Рога переливались и блестели, и даже кровь проткнутых насквозь Солейля и Пака не затмила их сияния. Напротив, оказавшись в плоти бога и сына богини, они разгорелись еще ярче – точь-в-точь звезда, мерцающая в ночном небе.
– Нет! – истерично завопил Пак. – Нет! Змей, помоги! Змей!
– Прости, – Изначальный, опершись на трость, присел на валун, – не хочу нарушать план. Солейль так трепетно его разрабатывал.
– Ублюдок! Предатель!
– Да, дорогой, все так и есть, – хмыкнул Солейль. – Не ломайся, отдай силу мне.
Ослепительный свет, поглотивший богов, резанул по сетчатке. Я поспешно зажмурилась, не желая терять зрение, и, едва веки сомкнулись, провалилась в небытие.
* * *
Вливалась обратно в реальность я размеренно, постепенно. Сначала пришли запахи – медицинских принадлежностей и лекарств, – потом звуки (шепот и тихое поскуливание), следом тактильные ощущения (мокрый нос, тычущийся в пальцы, жесткая ткань одеяла и высокая подушка, упирающаяся в ямку между черепной коробкой и шеей) и только в конце – зрение.
Свинцовые веки открылись сами, но тут же сомкнулись вновь – лампы горели слишком ярко. Однако я успела заметить, что потолок не белоснежный – значит, я не в больнице.
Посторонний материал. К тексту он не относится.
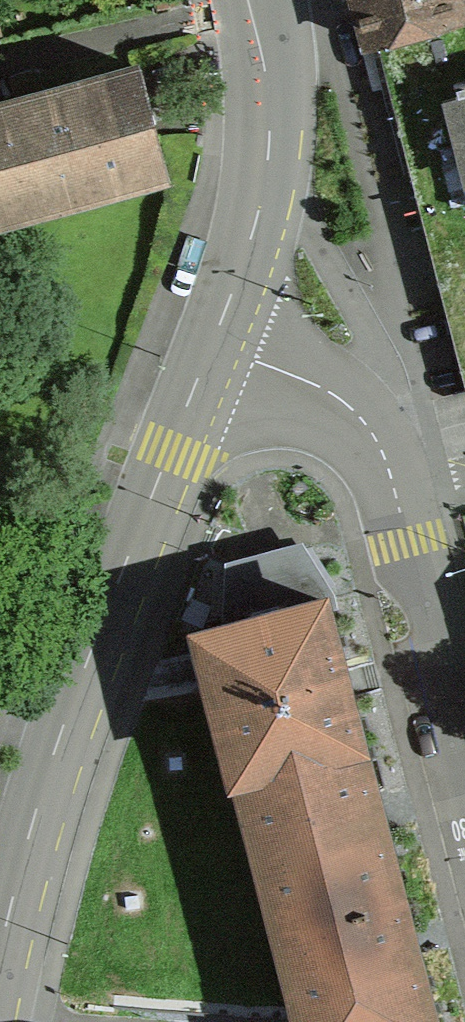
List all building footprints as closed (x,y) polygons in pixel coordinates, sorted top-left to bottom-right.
[(361,52),(380,47),(428,34),(464,25),(464,0),(348,0),(361,52)] [(464,404),(464,81),(445,86),(428,34),(380,47),(464,404)] [(134,56),(0,91),(0,221),(165,179),(134,56)] [(234,616),(321,592),(297,551),(235,569),(234,616)] [(321,592),(234,616),(195,626),(300,1021),(435,1021),(414,943),(380,812),(346,684),(321,592)]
Странно, учитывая, что мне совершенно точно делали операцию – я чувствовала, как извлекали наконечник, прикладывали бинты, вкалывали обезболивающее.
Когда глаза попривыкли к свету, я заворочалась, пытаясь определить, где оказалась. Кости ныли, в затылке билась пульсирующая боль, да и живот мерзко тянуло, но по сравнению с пережитым это были мелочи. Персиковые стены, почти полное отсутствие мебели – по углам было расставлено исключительно то, без чего нельзя было обойтись, – фигурки на невысокой полке; уютно и тепло.
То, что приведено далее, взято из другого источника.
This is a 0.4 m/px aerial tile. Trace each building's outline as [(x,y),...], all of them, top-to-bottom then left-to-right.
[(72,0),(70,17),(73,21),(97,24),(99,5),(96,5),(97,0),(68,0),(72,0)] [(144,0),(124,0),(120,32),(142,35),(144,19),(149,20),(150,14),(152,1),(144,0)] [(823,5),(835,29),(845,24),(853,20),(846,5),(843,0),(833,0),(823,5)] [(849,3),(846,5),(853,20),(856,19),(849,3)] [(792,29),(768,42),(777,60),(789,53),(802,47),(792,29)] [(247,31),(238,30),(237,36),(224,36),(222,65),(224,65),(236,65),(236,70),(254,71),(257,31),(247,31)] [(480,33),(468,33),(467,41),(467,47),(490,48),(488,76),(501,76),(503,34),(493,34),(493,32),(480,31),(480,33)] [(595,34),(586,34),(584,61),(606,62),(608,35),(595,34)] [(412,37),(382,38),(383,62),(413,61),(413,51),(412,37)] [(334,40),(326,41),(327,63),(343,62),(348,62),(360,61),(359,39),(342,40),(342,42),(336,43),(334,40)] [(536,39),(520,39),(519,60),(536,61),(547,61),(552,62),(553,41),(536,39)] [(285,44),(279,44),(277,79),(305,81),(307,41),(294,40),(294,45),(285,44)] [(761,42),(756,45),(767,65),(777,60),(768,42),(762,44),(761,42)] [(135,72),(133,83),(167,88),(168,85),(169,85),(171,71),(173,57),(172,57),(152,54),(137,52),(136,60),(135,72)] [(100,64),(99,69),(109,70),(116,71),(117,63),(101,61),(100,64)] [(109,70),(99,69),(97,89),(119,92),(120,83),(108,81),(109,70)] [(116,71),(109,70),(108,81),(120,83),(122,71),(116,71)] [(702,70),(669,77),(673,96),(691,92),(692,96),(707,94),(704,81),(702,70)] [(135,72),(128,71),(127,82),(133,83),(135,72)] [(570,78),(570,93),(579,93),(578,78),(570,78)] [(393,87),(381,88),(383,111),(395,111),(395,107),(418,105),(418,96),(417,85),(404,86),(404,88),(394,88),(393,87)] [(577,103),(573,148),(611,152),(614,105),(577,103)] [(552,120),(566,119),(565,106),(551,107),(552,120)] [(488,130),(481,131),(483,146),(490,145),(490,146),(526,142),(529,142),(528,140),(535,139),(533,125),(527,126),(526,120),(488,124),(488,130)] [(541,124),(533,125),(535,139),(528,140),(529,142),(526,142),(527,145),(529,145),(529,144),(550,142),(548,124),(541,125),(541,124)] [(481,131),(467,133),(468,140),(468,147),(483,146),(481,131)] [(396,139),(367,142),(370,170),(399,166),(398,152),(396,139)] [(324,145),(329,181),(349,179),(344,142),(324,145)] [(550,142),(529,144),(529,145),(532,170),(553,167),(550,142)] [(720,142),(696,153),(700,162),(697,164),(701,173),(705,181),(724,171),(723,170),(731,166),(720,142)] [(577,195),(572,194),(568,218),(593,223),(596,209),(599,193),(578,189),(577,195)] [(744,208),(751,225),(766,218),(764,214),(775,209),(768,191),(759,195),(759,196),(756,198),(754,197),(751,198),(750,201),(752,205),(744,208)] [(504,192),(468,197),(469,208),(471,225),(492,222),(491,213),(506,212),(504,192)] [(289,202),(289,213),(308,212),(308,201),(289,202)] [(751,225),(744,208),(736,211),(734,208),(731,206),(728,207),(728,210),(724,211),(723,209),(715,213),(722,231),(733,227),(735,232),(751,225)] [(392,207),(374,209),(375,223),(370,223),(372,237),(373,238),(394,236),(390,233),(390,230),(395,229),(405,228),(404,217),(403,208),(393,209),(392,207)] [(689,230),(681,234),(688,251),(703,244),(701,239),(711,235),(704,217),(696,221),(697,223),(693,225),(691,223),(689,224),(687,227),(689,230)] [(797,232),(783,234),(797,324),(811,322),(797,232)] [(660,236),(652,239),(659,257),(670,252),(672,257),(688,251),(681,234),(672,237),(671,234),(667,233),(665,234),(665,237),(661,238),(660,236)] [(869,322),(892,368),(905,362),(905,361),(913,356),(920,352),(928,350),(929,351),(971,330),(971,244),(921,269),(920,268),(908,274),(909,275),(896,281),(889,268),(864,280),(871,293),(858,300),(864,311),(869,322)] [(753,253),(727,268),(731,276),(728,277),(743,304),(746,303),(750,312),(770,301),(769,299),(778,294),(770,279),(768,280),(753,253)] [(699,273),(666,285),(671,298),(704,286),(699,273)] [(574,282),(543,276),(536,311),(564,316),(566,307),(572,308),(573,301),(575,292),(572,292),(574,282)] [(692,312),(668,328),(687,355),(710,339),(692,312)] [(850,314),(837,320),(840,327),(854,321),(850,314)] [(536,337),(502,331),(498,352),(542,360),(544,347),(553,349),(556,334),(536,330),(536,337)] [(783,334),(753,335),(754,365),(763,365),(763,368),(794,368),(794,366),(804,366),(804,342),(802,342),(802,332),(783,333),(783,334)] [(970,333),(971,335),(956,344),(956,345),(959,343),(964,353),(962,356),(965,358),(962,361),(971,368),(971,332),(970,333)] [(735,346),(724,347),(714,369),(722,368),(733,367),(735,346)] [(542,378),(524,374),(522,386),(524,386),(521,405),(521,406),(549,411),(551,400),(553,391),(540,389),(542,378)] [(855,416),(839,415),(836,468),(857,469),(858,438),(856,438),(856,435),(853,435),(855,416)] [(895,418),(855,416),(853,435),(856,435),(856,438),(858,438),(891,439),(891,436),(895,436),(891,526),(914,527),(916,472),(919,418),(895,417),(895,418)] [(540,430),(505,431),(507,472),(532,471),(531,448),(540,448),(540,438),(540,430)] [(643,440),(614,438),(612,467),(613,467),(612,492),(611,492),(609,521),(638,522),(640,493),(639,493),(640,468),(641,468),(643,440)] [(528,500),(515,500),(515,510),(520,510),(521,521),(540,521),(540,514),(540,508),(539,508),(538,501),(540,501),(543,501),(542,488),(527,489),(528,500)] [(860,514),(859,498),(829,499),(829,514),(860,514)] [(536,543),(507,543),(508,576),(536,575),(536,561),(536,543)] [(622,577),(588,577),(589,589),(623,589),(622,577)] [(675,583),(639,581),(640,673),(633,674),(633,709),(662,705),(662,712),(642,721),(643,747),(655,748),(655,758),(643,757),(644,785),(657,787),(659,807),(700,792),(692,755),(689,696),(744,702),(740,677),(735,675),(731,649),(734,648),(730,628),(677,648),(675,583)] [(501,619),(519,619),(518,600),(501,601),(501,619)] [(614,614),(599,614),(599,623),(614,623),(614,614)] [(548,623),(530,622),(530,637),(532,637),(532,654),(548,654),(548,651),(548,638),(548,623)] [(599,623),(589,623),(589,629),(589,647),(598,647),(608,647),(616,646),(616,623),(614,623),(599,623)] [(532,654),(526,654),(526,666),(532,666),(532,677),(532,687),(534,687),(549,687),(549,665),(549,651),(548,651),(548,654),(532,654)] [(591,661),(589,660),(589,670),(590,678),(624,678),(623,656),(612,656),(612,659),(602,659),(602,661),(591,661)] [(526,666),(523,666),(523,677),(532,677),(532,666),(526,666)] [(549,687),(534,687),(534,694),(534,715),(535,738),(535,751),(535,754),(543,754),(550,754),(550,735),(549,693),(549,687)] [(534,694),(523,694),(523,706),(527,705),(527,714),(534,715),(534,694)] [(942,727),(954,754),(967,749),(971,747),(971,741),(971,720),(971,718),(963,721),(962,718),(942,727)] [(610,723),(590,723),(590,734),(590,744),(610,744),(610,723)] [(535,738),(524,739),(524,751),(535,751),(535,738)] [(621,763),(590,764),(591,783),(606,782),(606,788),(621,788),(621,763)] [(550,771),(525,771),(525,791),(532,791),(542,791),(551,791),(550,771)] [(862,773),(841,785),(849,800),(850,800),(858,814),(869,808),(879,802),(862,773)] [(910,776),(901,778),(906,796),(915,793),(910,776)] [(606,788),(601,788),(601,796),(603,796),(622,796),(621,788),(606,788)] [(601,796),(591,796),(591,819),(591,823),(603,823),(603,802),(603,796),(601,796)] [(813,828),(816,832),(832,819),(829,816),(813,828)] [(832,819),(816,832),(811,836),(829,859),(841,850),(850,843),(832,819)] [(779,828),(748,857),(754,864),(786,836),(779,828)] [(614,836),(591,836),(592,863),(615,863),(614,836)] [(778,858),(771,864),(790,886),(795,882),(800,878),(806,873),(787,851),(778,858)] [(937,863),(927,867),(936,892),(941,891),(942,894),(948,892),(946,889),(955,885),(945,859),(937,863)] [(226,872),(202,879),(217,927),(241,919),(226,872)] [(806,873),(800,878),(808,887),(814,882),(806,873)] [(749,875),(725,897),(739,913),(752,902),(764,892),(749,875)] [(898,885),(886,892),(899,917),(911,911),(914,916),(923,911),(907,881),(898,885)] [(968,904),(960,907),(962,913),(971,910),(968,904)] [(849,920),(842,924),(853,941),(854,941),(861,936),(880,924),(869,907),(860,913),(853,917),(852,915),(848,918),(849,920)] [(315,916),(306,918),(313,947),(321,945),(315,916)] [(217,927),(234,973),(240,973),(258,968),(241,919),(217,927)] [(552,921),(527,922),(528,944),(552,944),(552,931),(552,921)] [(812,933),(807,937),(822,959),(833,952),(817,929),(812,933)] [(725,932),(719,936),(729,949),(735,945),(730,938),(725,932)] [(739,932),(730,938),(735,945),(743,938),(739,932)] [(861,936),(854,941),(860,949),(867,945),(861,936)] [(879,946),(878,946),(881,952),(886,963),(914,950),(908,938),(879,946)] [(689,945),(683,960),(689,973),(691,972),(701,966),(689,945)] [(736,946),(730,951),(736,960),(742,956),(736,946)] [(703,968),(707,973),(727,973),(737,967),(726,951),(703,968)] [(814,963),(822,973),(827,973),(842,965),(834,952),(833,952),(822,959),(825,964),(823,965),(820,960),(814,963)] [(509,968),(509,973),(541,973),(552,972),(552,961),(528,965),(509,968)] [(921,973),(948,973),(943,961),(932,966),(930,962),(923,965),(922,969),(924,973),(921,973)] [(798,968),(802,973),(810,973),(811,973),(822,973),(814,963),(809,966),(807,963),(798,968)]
Правда, то, что кровать, на которой я лежала, широкая, с кучей толстых пледов и покрывал подо мной и на мне, – располагалась напротив двери, несколько насмешило и напугало одновременно; ногами вперед меня готовились выносить, что ли?
– Э-э-эй? – просипела я. – Есть кто?
Не прошло и полминуты, как дверь жалобно треснула – Аид толкнул ее передними лапами и ураганом влетел в комнату. Я выругалась не менее тоскливо, чем дверь, прежде чем огромный пес плюхнулся на кровать и принялся с остервенением вылизывать мое лицо.
До сегодняшнего дня на меня так реагировала только одна собака – в деревне, соседская дворняжка, которой я по какой-то причине очень нравилась. Я шла домой из магазина, куда меня послала бабушка, чтобы купить хлеба и яиц, когда она выскочила из-за забора, повалила меня наземь и стала проходиться своим шершавым языком по щекам. С тех пор я ее подкармливала, а она взамен приносила мне дохлых птиц. Не знаю, жива ли она еще – много лет прошло…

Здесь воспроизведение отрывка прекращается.